In graph theory, a perfect graph is a graph in which the chromatic number of every induced subgraph equals the clique number of that subgraph. Some of the more well-known perfect graphs are
  • the line graph of a bipartite graph
  • interval graphs (vertices represent line intervals; and edges, their pairwise nonempty intersections)
  • chordal graphs (every cycle of length at least 4 has a chord, which is an edge not on the cycle but its endvertices are)
  • Meyniel graphs (every cycle of odd length at least 5 has at least 2 chords)
  • strongly perfect graphs (every induced subgraph has an independent set intersecting all its maximal cliques)
Characterization of perfect graphs has known to be difficult. The first breakthrough was the affirmative answer to the then perfect graph conjecture.
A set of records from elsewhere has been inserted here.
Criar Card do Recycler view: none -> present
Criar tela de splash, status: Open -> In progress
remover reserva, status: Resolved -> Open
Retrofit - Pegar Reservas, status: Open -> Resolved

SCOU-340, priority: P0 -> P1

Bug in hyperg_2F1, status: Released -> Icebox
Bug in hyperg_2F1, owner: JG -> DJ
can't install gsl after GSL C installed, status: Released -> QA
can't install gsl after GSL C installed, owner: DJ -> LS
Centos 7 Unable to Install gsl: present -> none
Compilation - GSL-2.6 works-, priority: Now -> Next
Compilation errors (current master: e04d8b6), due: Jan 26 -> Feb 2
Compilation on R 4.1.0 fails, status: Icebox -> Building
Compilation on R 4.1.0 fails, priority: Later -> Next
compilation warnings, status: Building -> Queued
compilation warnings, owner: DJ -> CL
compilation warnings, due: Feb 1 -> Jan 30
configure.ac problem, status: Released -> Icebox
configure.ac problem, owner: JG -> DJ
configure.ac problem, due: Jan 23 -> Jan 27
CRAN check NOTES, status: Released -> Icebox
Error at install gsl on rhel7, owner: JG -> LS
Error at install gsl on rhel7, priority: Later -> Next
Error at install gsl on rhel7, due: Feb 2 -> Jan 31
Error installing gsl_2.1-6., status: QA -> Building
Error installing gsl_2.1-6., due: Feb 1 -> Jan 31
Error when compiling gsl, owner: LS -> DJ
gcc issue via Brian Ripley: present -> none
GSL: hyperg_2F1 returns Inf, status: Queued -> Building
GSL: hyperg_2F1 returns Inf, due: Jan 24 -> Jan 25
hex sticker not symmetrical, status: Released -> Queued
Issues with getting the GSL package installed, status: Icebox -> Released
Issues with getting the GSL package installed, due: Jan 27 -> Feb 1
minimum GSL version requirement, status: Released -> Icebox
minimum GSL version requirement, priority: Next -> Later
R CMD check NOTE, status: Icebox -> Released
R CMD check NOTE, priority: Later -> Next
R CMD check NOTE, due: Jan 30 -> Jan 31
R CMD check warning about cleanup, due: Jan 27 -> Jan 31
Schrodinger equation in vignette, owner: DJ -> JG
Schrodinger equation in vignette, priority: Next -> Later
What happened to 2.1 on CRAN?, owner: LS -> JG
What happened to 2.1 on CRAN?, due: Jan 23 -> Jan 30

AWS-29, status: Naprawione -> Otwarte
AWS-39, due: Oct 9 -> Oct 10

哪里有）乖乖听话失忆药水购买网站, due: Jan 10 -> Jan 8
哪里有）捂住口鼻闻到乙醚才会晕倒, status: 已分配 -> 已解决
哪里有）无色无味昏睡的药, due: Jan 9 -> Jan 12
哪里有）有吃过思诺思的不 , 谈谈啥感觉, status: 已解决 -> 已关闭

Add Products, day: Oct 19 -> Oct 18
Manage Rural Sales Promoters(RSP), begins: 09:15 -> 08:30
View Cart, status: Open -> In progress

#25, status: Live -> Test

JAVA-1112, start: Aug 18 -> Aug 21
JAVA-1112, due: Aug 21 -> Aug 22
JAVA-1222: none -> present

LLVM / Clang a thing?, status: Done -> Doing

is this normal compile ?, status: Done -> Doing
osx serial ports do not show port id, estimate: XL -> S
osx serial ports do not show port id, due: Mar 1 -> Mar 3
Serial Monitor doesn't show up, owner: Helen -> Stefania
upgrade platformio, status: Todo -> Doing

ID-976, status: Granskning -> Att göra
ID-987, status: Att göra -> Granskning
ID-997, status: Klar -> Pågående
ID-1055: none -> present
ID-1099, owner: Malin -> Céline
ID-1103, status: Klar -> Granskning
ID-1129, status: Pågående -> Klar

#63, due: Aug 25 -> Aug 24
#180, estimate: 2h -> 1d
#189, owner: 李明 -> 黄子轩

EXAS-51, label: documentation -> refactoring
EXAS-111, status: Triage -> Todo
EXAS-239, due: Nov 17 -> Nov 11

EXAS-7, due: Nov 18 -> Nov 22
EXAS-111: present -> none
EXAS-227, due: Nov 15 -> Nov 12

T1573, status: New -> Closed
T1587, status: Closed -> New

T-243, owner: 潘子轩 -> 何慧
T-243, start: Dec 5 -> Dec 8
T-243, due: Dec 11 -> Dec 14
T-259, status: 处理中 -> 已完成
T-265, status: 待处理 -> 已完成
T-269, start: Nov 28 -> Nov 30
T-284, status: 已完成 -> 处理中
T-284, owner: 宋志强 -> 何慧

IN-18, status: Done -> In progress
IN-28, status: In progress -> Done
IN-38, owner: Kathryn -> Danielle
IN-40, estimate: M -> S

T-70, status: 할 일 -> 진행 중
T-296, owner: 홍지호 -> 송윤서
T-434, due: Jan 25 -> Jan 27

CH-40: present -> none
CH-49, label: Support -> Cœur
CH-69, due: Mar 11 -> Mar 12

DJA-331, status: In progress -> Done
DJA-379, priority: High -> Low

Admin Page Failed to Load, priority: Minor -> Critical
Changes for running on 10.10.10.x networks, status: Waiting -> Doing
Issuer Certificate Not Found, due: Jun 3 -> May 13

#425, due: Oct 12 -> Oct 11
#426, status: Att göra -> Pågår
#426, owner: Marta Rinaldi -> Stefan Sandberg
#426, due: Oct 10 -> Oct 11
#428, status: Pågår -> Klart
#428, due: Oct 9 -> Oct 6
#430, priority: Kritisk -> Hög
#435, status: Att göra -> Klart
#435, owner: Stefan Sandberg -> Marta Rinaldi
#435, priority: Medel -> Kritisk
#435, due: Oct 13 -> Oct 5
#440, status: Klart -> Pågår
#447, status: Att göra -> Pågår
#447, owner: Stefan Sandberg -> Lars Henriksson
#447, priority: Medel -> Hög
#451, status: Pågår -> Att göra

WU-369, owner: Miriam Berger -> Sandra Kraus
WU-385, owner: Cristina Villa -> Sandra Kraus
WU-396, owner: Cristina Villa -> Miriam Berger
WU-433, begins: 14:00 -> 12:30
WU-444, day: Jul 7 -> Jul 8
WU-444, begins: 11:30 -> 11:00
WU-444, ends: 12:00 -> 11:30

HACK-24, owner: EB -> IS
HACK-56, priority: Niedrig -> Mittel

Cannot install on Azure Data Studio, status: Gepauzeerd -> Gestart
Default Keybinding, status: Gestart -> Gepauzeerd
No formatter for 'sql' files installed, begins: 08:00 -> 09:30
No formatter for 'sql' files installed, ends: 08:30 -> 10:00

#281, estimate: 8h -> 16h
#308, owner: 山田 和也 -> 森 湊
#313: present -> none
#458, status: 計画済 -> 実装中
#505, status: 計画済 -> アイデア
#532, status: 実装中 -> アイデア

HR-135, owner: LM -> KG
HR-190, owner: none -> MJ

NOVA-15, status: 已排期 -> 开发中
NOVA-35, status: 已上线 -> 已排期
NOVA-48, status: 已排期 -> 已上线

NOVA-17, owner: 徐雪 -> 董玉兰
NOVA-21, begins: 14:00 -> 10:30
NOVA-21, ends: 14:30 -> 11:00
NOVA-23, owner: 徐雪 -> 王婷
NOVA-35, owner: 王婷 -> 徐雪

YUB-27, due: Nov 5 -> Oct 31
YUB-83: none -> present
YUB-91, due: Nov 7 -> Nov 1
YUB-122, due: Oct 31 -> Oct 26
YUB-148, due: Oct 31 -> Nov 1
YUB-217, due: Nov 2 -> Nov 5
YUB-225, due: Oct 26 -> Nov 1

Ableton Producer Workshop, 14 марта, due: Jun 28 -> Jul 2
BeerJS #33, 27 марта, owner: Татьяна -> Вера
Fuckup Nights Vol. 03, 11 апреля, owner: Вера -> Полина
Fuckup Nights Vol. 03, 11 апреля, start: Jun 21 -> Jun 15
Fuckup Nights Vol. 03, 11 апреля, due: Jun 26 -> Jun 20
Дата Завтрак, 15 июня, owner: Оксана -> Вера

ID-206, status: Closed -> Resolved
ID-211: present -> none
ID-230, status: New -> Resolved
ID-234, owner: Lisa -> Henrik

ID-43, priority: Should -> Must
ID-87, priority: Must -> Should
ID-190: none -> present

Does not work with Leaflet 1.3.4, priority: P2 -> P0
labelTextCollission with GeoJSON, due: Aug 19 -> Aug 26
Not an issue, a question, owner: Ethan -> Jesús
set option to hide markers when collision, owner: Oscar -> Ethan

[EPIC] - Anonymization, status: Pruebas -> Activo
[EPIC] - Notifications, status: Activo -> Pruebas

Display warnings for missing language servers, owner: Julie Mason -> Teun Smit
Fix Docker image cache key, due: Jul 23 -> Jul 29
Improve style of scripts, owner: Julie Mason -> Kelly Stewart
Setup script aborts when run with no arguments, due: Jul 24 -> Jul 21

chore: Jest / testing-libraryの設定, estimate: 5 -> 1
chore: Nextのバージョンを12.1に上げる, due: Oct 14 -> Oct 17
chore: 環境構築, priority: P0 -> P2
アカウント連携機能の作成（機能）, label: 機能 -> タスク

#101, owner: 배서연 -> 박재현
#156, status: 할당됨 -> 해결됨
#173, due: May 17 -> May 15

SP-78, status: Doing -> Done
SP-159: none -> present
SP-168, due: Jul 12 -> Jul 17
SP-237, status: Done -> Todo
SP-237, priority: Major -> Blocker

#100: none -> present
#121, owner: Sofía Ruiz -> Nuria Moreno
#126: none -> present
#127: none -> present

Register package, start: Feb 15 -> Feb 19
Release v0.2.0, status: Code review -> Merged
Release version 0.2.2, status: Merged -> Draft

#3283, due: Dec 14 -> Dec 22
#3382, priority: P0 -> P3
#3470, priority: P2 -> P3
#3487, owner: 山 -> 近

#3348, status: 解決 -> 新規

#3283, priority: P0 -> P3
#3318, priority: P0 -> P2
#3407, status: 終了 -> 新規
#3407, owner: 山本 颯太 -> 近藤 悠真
Perfect Graph Theorem. (Lovász 1972)
A graph is perfect if and only if its complement is perfect.
An induced subgraph that is a cycle of odd length at least 5 is called an odd hole. An induced subgraph that is the complement of an odd hole is called an odd antihole. A graph that does not contain any odd holes or odd antihole is called a Berge graph. By virtue of the perfect graph theorem, a perfect graph is necessarily a Berge graph. But it puzzled people for a long time whether the converse was true. This was known to be the strong perfect graph conjecture and was finally answered in the affirmative in May, 2002. Strong Perfect Graph Theorem. (Chudnovsky, Robertson, Seymour, Thomas 2002)
A graph is perfect if and only if it is a Berge graph.
As with many results discovered through structural methods, the theorem's proof is long and technical. Efforts towards solving the problem have led to deep insights in the field of structural graph theory, where many related problems remain open. For example, it was proved some time ago that the problem of recognizing Berge graphs is in co-NP (Lovász 1983), but it was not known whether or not it is in P until after the proof of the Strong Perfect Graph Theorem appeared. (A polynomial time algorithm was discovered by Chudnovsky, Cornujols, Liu, Seymour, and Vuković shortly afterwards, independent of the Strong Perfect Graph Theorem.)

See also

http://www.cs.rutgers.edu/~chvatal/perfect/spgt.html The Strong Perfect Graph Theorem by Vašek Chvàtal, a major contributor to the subject

References

  • Berge, Claude (1961). Färbung von Graphen, deren sämtliche bzw. deren ungerade Kreise starr sind. Wiss. Z. Martin-Luther-Univ. Halle-Wittenberg Math.-Natur. Reihe 10, 114.
  • Chudnovsky, Maria; Cornujols, Grard; Liu, Xinming; Seymour, Paul; Vuković, Kristina (2005). Recognizing Berge graphs. Combinatorica 25, 143–186.
  • Chudnovsky, Maria; Robertson, Neil; Seymour, Paul; Thomas, Robin (announced May 2002, revised March 26, 2004). The strong perfect graph theorem.
  • Lovász, László (1972). Normal hypergraphs and the perfect graph conjecture. Discrete Math. 2, 253–267.
  • Lovász, László (1972). A characterization of perfect graphs. J. Combin. Theory (B) 13, 95–98.
  • Lovász, László (1983). Perfect graphs. In Beineke, Lowell W.; Wilson, Robin J. (Eds), Selected Topics in Graph Theory, Vol. 2, 55–87. Academic Press. ISBN 0-12-086202-6.